Kutipan Teks —
Melihat Agenda Tersembunya Ajakan Puan Bertemu AHY

Mengawali rencana kerja sama politik ini kedua sekretaris jenderal masing-masing partai telah bertemu kemarin. Sekjen PDIP Hasto Kristiyanto dan Sekjen Demokrat Teuku Riefky mematangkan pertemuan Puan dan AHY.

Jun 13, 2023 - 19:13
Melihat Agenda Tersembunya Ajakan Puan Bertemu AHY

NUSADAILY.COM – JAKARTA – Agenda Pertemuan Ketua DPP PDIP Puan Maharani dengan Ketua Umum Demokrat Agus Harimurti Yudhono (AHY), ditafsirkan beragam oleh pengamat.

Ada yang menyebut upaya menggoda Demokrat untuk menjegal pencapresan Anies Baswedan, adapula yang menyebut sebagai bentuk rekonsiliasi biasa.

Dari internal PDI-Perjuangan (PDIP) menyebut, bahwa partai banteng moncong putih itu selalu membuka diri untuk menjalin kerja sama dengan Partai Demokrat di Pilpres 2024.

Mengawali rencana kerja sama politik ini kedua sekretaris jenderal masing-masing partai telah bertemu kemarin. Sekjen PDIP Hasto Kristiyanto dan Sekjen Demokrat Teuku Riefky mematangkan pertemuan Puan dan AHY.

Kepala Badan Komunikasi Strategis Partai Demokrat Herzaky Mahendra Putra mengatakan pertemuan kedua sekjen ini juga membahas peluang kerja sama PDIP dengan Demokrat di kontestasi politik lima tahunan.

Ia belum menjelaskan lebih jauh soal tanggal pertemuan antara anak Ketua Majelis Tinggi Demokrat Susilo Bambang Yudhoyono (SBY) dan anak Ketum PDIP Megawati Soekarnoputri tersebut.

Pengamat Politik Universitas Andalas Asrinaldi mengendus gelagat PDIP mengajak Demokrat bekerja sama untuk menjegal Anies Baswedan mendapat tiket maju sebagai calon presiden (capres) 2024.

Sejauh ini Demokrat telah membangun koalisi dengan NasDem dan PKS untuk mengusung Anies di Pilpres 2024. Koalisi Perubahan untuk Persatuan ini telah memenuhi presidential threshold.

"Saya melihat kerja sama dua partai ini tentu untuk kepentingan Pemilu. Apalagi PD (Partai Demokrat) adalah bagian dari koalisi Perubahan yang digagas oleh NasDem. Jika PD bergabung dengan koalisi PDIP tentu koalisi perubahan untuk persatuan tidak bisa mencalonkan Anies," ujar Asrinaldi, Minggu (11/6) malam.

Namun, Asrinaldi mengatakan dua partai ini baru tahap penjajakan. Menurutnya, tawaran ini tak mudah bagi Demokrat, sehingga harus ada pertimbangan yang mendalam untuk mengkaji untung-rugi kerja sama dengan PDIP.

Bagian Data —
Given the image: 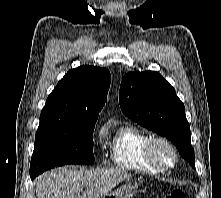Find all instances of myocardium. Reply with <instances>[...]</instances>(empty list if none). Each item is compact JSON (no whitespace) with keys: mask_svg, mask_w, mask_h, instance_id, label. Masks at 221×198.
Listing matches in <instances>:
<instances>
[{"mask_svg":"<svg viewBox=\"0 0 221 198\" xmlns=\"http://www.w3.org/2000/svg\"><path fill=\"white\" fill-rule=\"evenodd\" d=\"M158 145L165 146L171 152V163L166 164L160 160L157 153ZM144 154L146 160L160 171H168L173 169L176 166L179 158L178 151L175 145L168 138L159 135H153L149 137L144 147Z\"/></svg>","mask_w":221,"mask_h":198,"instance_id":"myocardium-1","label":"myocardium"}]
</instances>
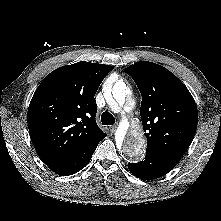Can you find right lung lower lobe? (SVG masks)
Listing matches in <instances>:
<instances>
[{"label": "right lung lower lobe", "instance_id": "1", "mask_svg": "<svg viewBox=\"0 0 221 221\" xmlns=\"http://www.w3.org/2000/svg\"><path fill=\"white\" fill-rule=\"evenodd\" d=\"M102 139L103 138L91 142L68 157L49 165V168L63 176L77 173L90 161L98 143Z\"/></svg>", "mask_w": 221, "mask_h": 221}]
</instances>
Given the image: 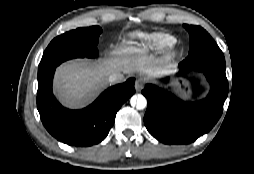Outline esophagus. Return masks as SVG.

Permintaan A —
Ambil dari artikel tentang pertemuan Puan dan AHY bagian teks antara "NUSADAILY.COM – JAKARTA" dan "beragam oleh pengamat.", termasuk kedua ujungnya, tanpa mengubah satu kata pun.
Permintaan B —
Sebutkan semua partai politik yang disebut namanya dalam artikel tentang pertemuan Puan dan AHY.
Permintaan C —
Teruskan artikel tentang pertemuan Puan dan AHY, mulai setelah kalimat terakhirnya.

Jawaban A —
NUSADAILY.COM – JAKARTA – Agenda Pertemuan Ketua DPP PDIP Puan Maharani dengan Ketua Umum Demokrat Agus Harimurti Yudhono (AHY), ditafsirkan beragam oleh pengamat.

Jawaban B —
PDIP (PDI-Perjuangan), Partai Demokrat, NasDem, PKS

Jawaban C —
Menurutnya, jika bergabung dengan PDIP, Demokrat dapat memperoleh keuntungan berupa perbaikan hubungan dengan partai penguasa. Di sisi lain, Demokrat bisa dinilai inkonsisten oleh publik yang bisa berimbas pada suara partai.

"Sementara bagi PDIP ini hanya keinginan untuk menggoda Partai Demokrat apakah bersedia meninggalkan Koalisi Perubahan," ujarnya.

Peta koalisi berubah
Lebih lanjut, Asrinaldi mengatakan gerilya PDIP ini bisa mengubah peta koalisi jika berhasil menggaet Demokrat. Ia pun berani memprediksi hanya Ganjar Pranowo dan Prabowo Subianto yang bertarung di Pilpres 2024.

Ia menilai partai-partai pemilik kursi di DPR, selain PKS dan NasDem, akan merapat ke salah satu poros koalisi Ganjar dan Prabowo. Saat ini Golkar dan PAN yang belum menyatakan dukungan kepada Ganjar maupun Prabowo.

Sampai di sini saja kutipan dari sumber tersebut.